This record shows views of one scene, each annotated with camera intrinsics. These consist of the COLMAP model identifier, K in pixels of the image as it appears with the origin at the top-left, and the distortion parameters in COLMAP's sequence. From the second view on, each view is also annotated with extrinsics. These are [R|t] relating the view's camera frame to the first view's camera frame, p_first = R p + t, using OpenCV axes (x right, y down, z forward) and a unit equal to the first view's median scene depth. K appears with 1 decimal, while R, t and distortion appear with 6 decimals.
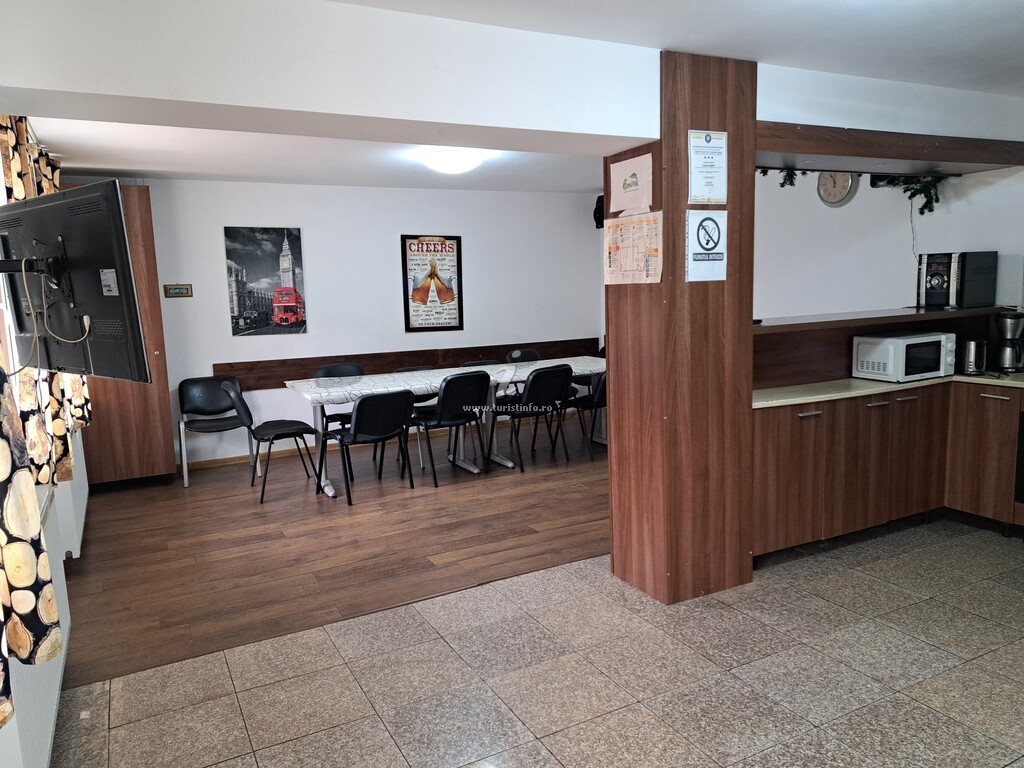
lens RADIAL K [[735.2, 0, 513.7], [0, 735.2, 383.6], [0, 0, 1]] dist [0.034834, -0.010332]
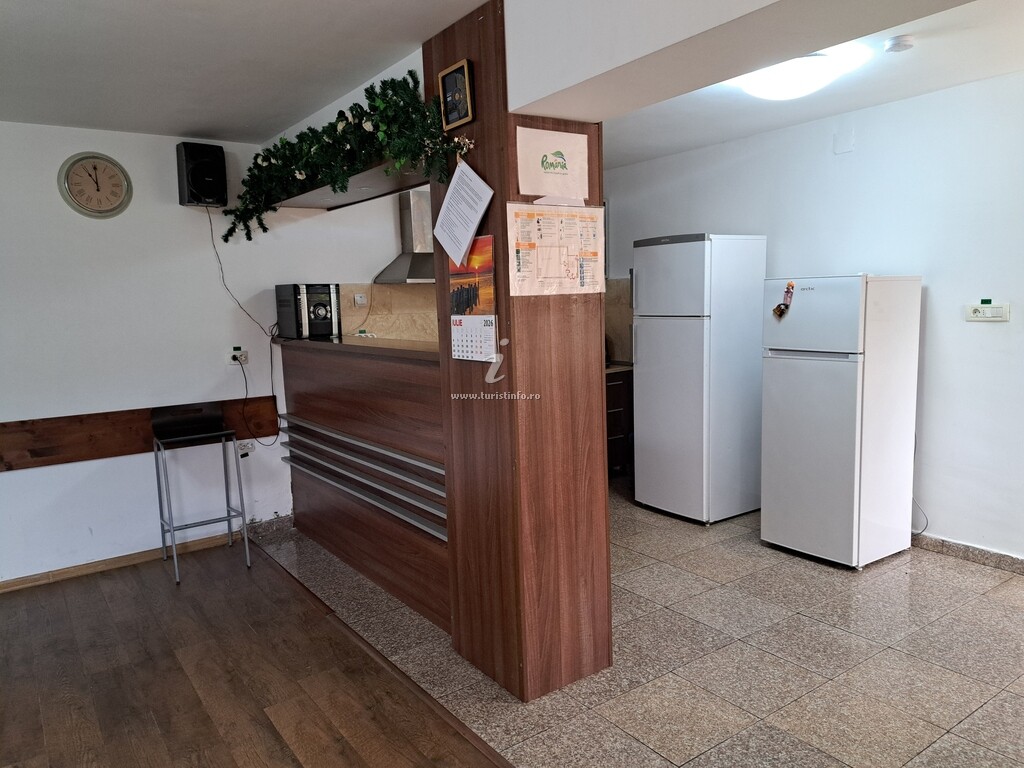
lens RADIAL K [[735.2, 0, 515.6], [0, 735.2, 389.7], [0, 0, 1]] dist [0.034834, -0.010332]
pose [[-0.138625, -0.088898, 0.986347, -0.594025], [0.171696, 0.978724, 0.112342, -0.130587], [-0.975348, 0.184925, -0.120412, 1.141264]]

□ □ □ □

● **Task statement**: Please update everything from the start of the lines down to the line containing "389.7], [0, 0, 1]] dist [0.034834, -0.010332]", replacing "views" with "photos" and keeping all else unchanged. Return only those lines, with the pictures left out.

● **Result of the exercise**:
This record shows photos of one scene, each annotated with camera intrinsics. These consist of the COLMAP model identifier, K in pixels of the image as it appears with the origin at the top-left, and the distortion parameters in COLMAP's sequence. From the second view on, each view is also annotated with extrinsics. These are [R|t] relating the view's camera frame to the first view's camera frame, p_first = R p + t, using OpenCV axes (x right, y down, z forward) and a unit equal to the first view's median scene depth. K appears with 1 decimal, while R, t and distortion appear with 6 decimals.
lens RADIAL K [[735.2, 0, 513.7], [0, 735.2, 383.6], [0, 0, 1]] dist [0.034834, -0.010332]
lens RADIAL K [[735.2, 0, 515.6], [0, 735.2, 389.7], [0, 0, 1]] dist [0.034834, -0.010332]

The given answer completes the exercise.